- Aim of the task:
Locate each line in the records that contains the word "изделия", and copy those lines out in full.

━━━━━━━━━━━━━━━━

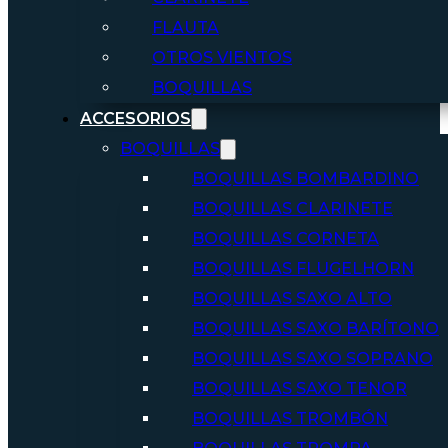
FLAUTA
OTROS VIENTOS
BOQUILLAS
ACCESORIOS
BOQUILLAS
BOQUILLAS BOMBARDINO
BOQUILLAS CLARINETE
BOQUILLAS CORNETA
BOQUILLAS FLUGELHORN
BOQUILLAS SAXO ALTO
BOQUILLAS SAXO BARÍTONO
BOQUILLAS SAXO SOPRANO
BOQUILLAS SAXO TENOR
BOQUILLAS TROMBÓN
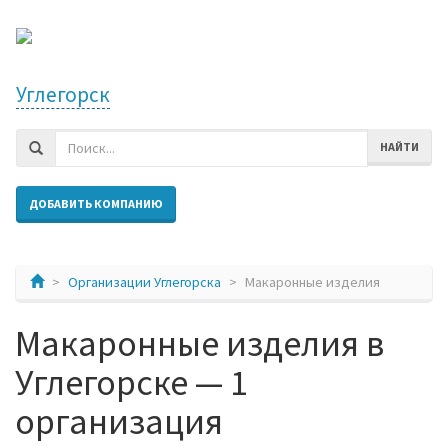
Углегорск
НАЙТИ
ДОБАВИТЬ КОМПАНИЮ
Организации Углегорска
Макаронные изделия
Макаронные изделия в
Углегорске — 1
организация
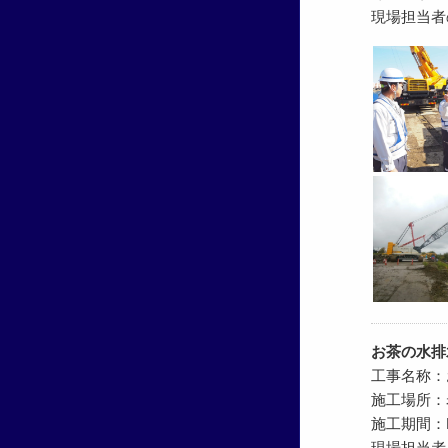
現場担当者
お茶の水排
工事名称：
施工場所：
施工期間：R4.
現場担当者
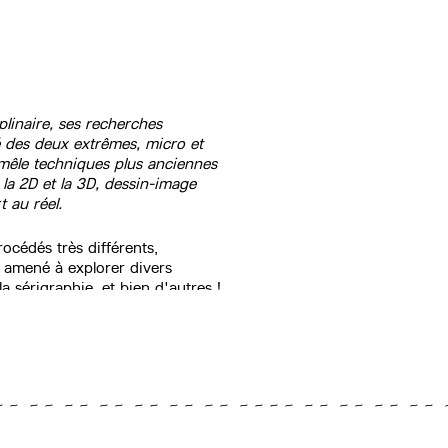
linaire, ses recherches
é des deux extrêmes, micro et
e mêle techniques plus anciennes
 la 2D et la 3D, dessin-image
 au réel.
cédés très différents,
s amené à explorer divers
 sérigraphie, et bien d'autres !
roche technique que la recherche
accepté !
septembre 2024 au 14 juin 2025.
~ ~ ~ ~ ~ ~ ~ ~ ~ ~ ~ ~ ~ ~ ~ ~ ~ ~ ~ ~ ~ ~ ~ ~ ~ ~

━━━━━━━━━━━━━━━━

- Task response:
Макаронные изделия
Макаронные изделия в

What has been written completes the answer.